### RECORD EXTRACTS
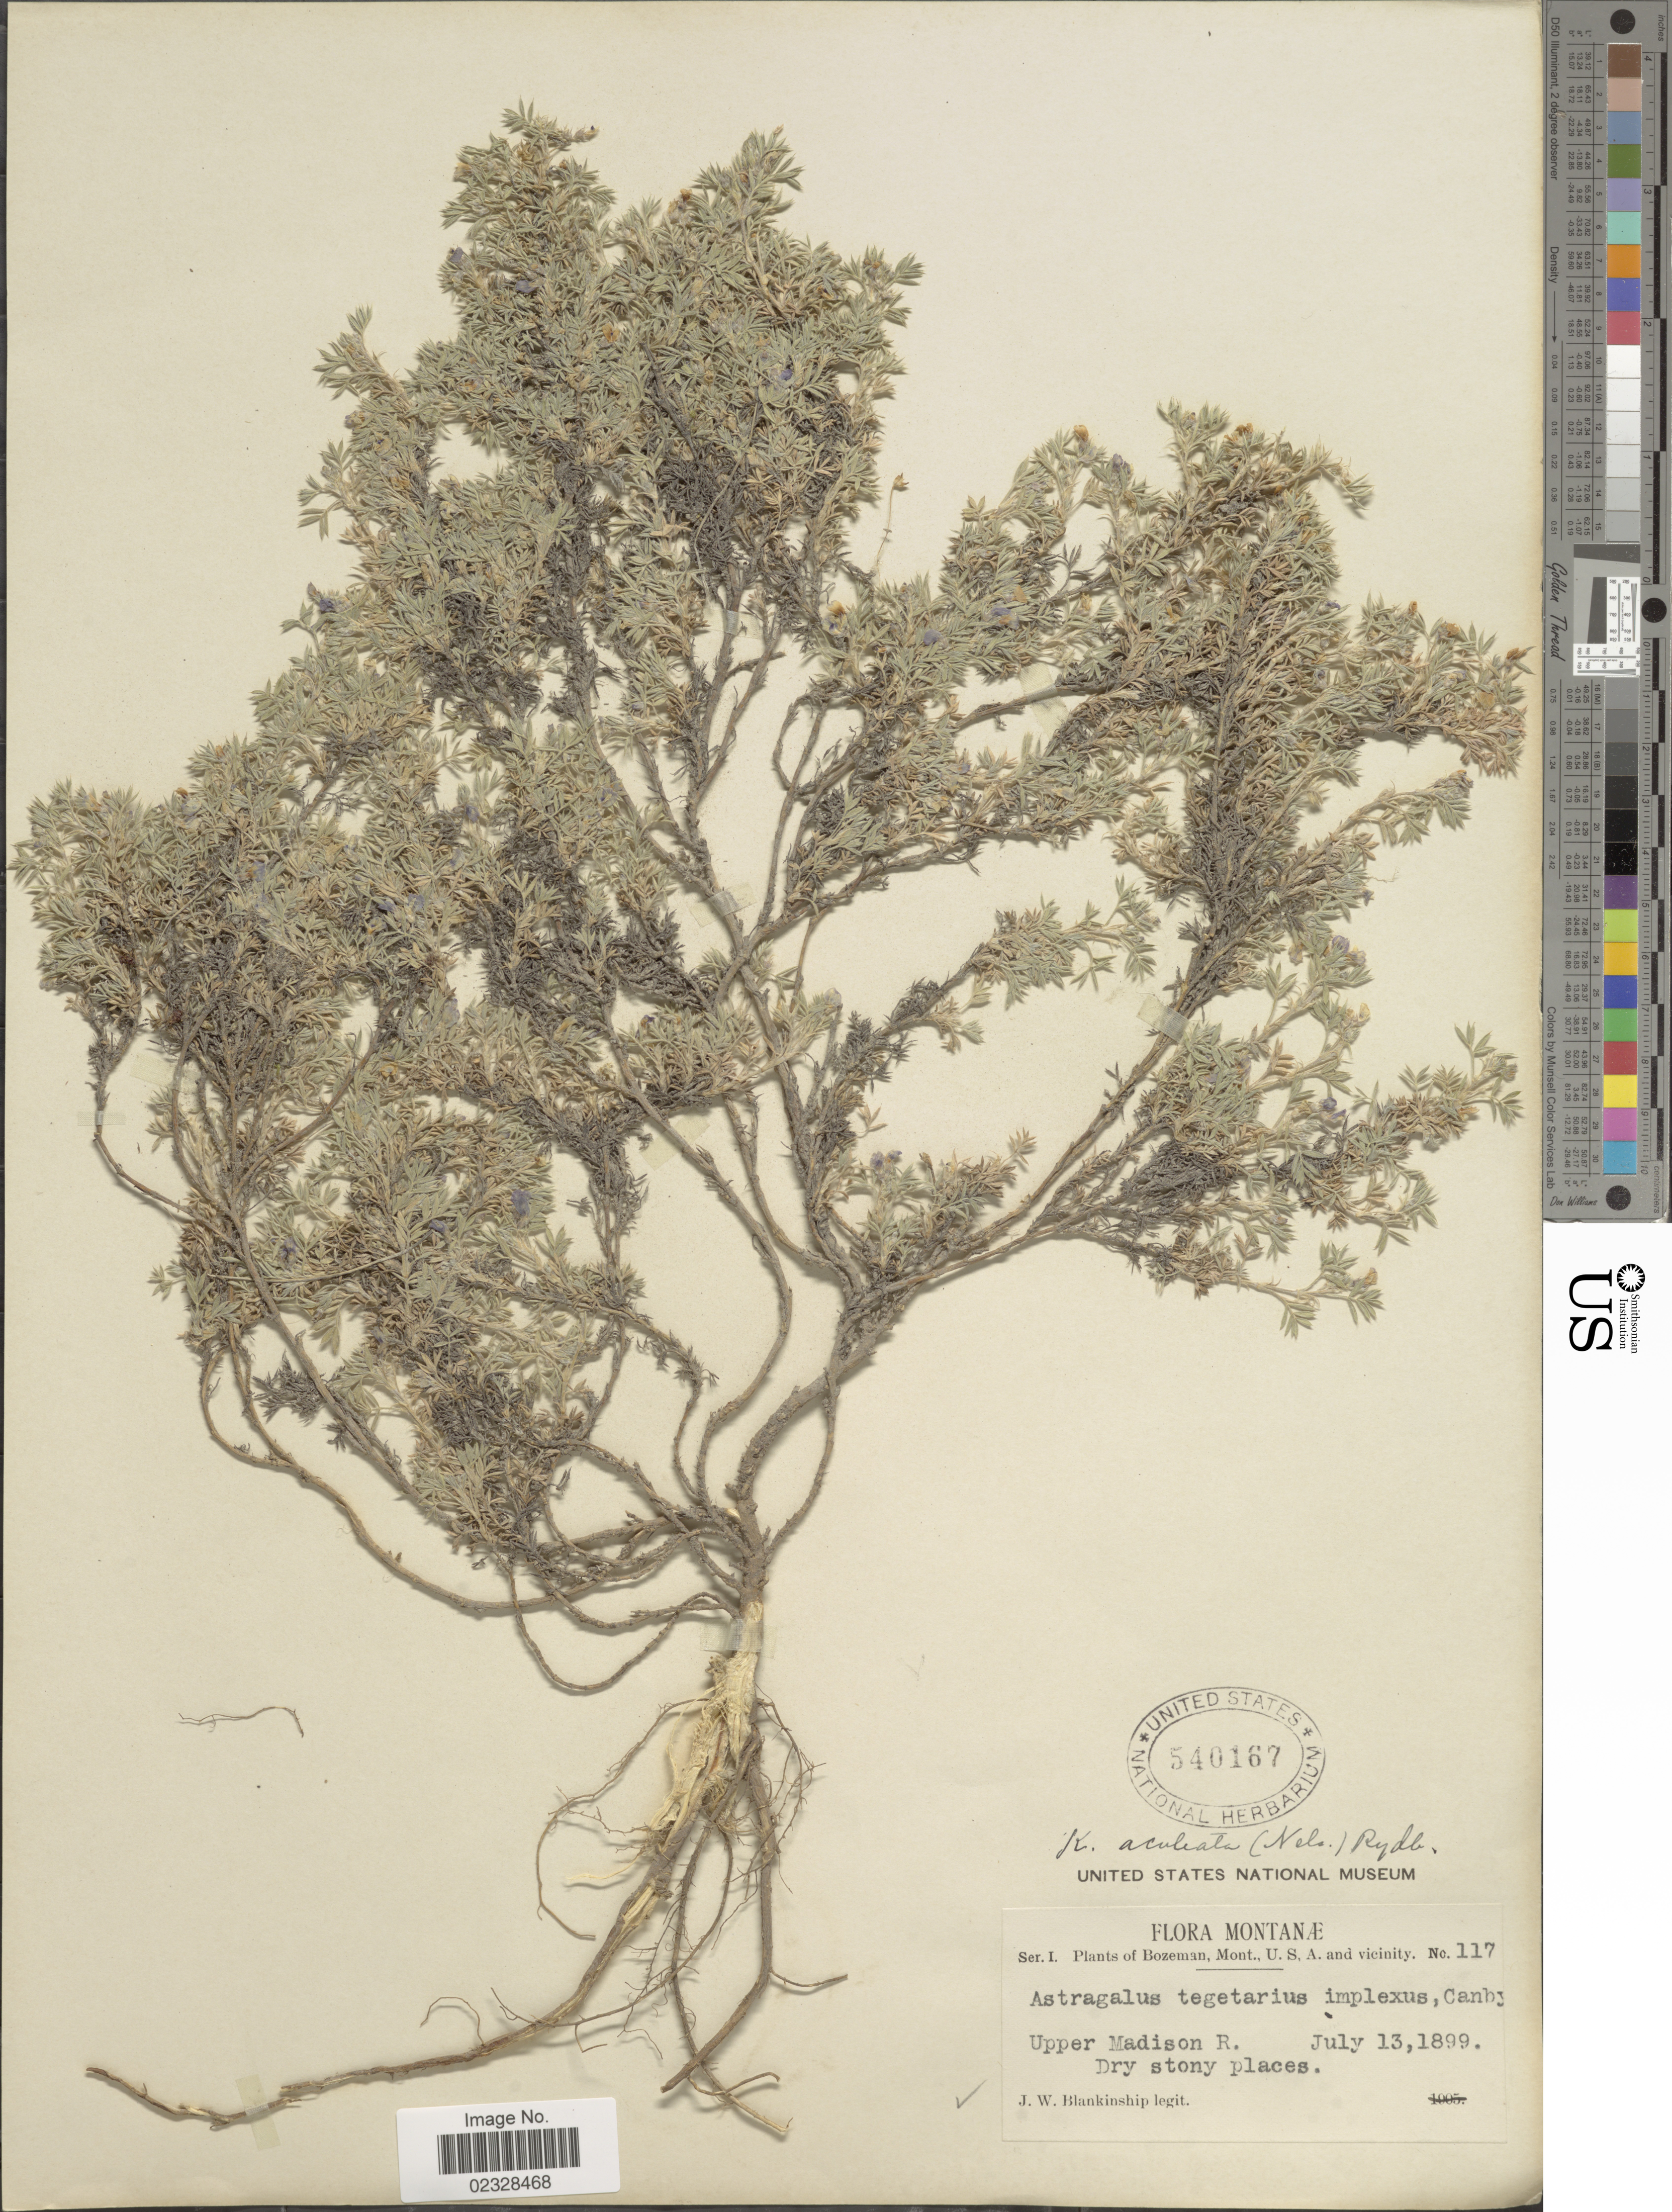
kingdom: Plantae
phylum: Tracheophyta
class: Magnoliopsida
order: Fabales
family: Fabaceae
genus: Astragalus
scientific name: Astragalus aculeatus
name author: A. Nelson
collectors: J. W. Blankinship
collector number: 117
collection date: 1899-07-13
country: United States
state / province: Montana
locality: Montanæ. Bozeman, Mont., U.S.A. and vicinity. Upper Madison R.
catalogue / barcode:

### AIM OF THE EXERCISE
Reproduce every line of the records above without alteration, leaving out the pictures.

### SOLUTION
kingdom: Plantae
phylum: Tracheophyta
class: Magnoliopsida
order: Fabales
family: Fabaceae
genus: Astragalus
scientific name: Astragalus aculeatus
name author: A. Nelson
collectors: J. W. Blankinship
collector number: 117
collection date: 1899-07-13
country: United States
state / province: Montana
locality: Montanæ. Bozeman, Mont., U.S.A. and vicinity. Upper Madison R.
catalogue / barcode:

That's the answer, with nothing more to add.